A quick read, but with as much meat to it as a 400-pager, and full of beans, too. The sequel to Newbery Medal-winner Dead End in Norvelt opens on Halloween, during the early Cold War. The looming dread of the Cuban missile crisis sets the tone for a series of other calamitous events, sending young Jack Gantos out on a mission with wonderfully weird Miss Volker to track down a murderer who has been killing off old ladies in Norvelt. Early 1960s America feels fresh, and makes a good home to a host of wacky characters. An especially good choice for reluctant readers who are not partial to fantasy: it's hilarious and smart without feeling too bookish.

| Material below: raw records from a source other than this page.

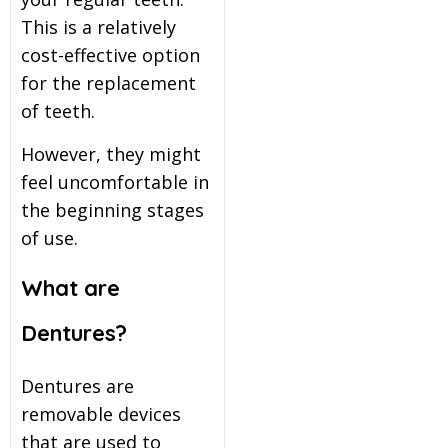
This is a relatively
itening
cost-effective option
for the replacement
eeth Whitening
of teeth.
However, they might
nlays and Onlays
feel uncomfortable in
the beginning stages
of use.
What are
Dentures?
Dentures are
removable devices
that are used to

Momo: 40th Anniversary Edition

By Michael Ende, translated by Lucas Zwirner, illustrated by Marcel Dzama

McSweeney's McMullens, 316 pages, $22

Widely read and beloved internationally since it's publication, Momo never really caught on in North America the way Ende's The Neverending Story did, perhaps because it was always so hard to find a copy. Easily one of the most beautiful novels for modern times, Momo's closest relative in print is The Little Prince. Momo is a young orphan who has incredible wisdom, and the gift of being a wonderful listener. When the Grey Men come to her town and begin stealing time, only Momo can save her friends from a life without joy. Enter a world of one-hour flowers, a turtle named Cassiopeia, and the very slow-moving Beppo Streetsweeper. A wonderful new translation with simple, gorgeous illustrations by Marcel Dzama. A masterpiece.

The Coldest Girl in Coldtown

By Holly Black

Little, Brown, 432 pages, $21

In a world where vampirism is an infectious disease, what to do after a party, waking up surrounded by corpses? For Tana, it means packing up with two vampires and heading to Coldtown for answers, a quarantined city where the infected go to die. However, entering Coldtown means she can never leave. The vampires range from dreamy to disgusting, and the love story – of course there's one! – is romantic without being cringesome. Dynamite.